U.S. stocks are rising Friday as major indexes continue to set records. Some of the largest gains are going to industries that have been left out of the post-election rally, including health-care companies and makers of household goods. Banks, which have led that surge, are slipping.
KEEPING SCORE: The Dow Jones Industrial Average added 62 points, or 0.3 percent, to 19,677 as of 11:18 a.m. Eastern time. The Standard & Poor’s 500 index rose 8 points, or 0.3 percent, to 2,253. The Nasdaq composite gained 27 points, or 0.5 percent, to 5,444.
The Russell 2000 index of smaller-company stocks advanced 3 points, or 0.2 percent, to 1,389. All four indexes closed at record highs Thursday and they’re on pace for their biggest weekly gains since the presidential election.
HEALTH-CARE HOPPING: Drug companies bounced back.

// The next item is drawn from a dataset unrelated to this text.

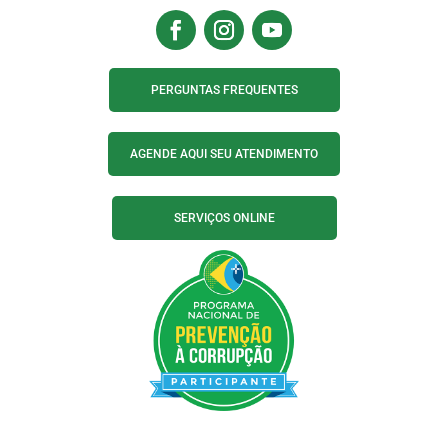
PERGUNTAS FREQUENTES
AGENDE AQUI SEU ATENDIMENTO
SERVIÇOS ONLINE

Biotechnology companies had been hit hard this week after President-elect Donald Trump said he wants to reduce drug prices, but they have now recovered those losses. Biogen jumped $12.59, or 4.3 percent, to $302.13, and Botox maker Allergan rose $4.88, or 2.6 percent, to $193.35. Pfizer added 86 cents, or 2.8 percent, to $31.80.
TECH CLIMBING: Technology stocks rose for the sixth consecutive day. They are still slightly lagging the market since last month’s presidential election. Chipmaker Broadcom rose $8.54, or 5 percent, to $179.25 after reporting earnings that were far above expectations. The company also doubled its quarterly dividend. Apple gained $2.14, or 1.9 percent, to $114.27. The tech giant also hasn’t done much since the election. Google parent Alphabet, which has traded lower over the last month, picked up $7.91, or 1 percent, to $803.08.
TAKEOFF: United Continental rose $1.78, or 2.4 percent, to $74.52 and American Airlines leaped $1.73, or 3.6 percent, to $49.78 after both companies reported encouraging revenue measurements.
GET SOME REFRESHMENTS: Coca-Cola climbed as investors were pleased with the company’s CEO transition plans. Coke said Muhtar Kent, 64, will step down in May after eight years as CEO. He will remain chairman of the board. Chief Operating Officer James Quincey, who has worked at the company for 20 years, will become CEO. The company’s stock gained $1.07, or 2.6 percent, to $42.05.
Other consumer-goods makers also climbed. Procter & Gamble, which makes Tide detergent, Charmin toilet paper, and many other products, picked up 56 cents to $84.06. PepsiCo gained $1.31, or 1.3 percent, to $103.46. The household-goods sector is down about 2 percent since the election. Only those companies and utilities have fallen since Nov. 9.
HARD TIMES: Furniture and housewares company Restoration Hardware tumbled after its fourth-quarter forecast was far weaker than analysts had expected. The company said consumers spent less because of the election and it shipped its catalogues later than planned. The stock lost $6.46, or 16.6 percent, to $32.53. It’s down 59 percent this year.
BANKS: Financial companies were headed for a rare loss. Financial-services firm T. Rowe Price gave up $1.33, or 1.7 percent, to $77.29, and insurer Aflac shed $1.25, or 1.8 percent, to $68.37. The S&P 500 financial index has climbed 18 percent since the election. That’s twice as much as any other sector, and the S&P 500 overall is up 2.8 percent.
ENERGY: Benchmark U.S. crude oil jumped 57 cents, or 1.1 percent, to $51.41 a barrel in New York. Brent crude, the international standard, added 19 cents to $54.08 a barrel in London.
BONDS: U.S. government bond prices slipped again. The yield on the 10-year Treasury note inched up to 2.43 percent from 2.41 percent. That yield is used to set interest rates on many kinds of loans, including mortgages.
CURRENCIES: The dollar rose to 115.14 yen from 114.20 yen. The euro fell to $1.0541 from $1.0603.
OVERSEAS: The CAC 40 in France was up 0.5 percent and the British FTSE 100 rose 0.2 percent. Germany’s DAX rose 0.2 percent. Japan’s Nikkei 225 gained 1.2 percent as the yen weakened against the dollar. Hong Kong’s Hang Seng index fell 0.4 percent.
South Korea’s Kospi index slid 0.3 percent after legislators voted to impeach President Park Geun-hye over a corruption scandal. She has denied allegations that she colluded with a confidante who extorted companies and manipulated state affairs. South Korea’s prime minister will lead the country until a high court rules if Park must resign.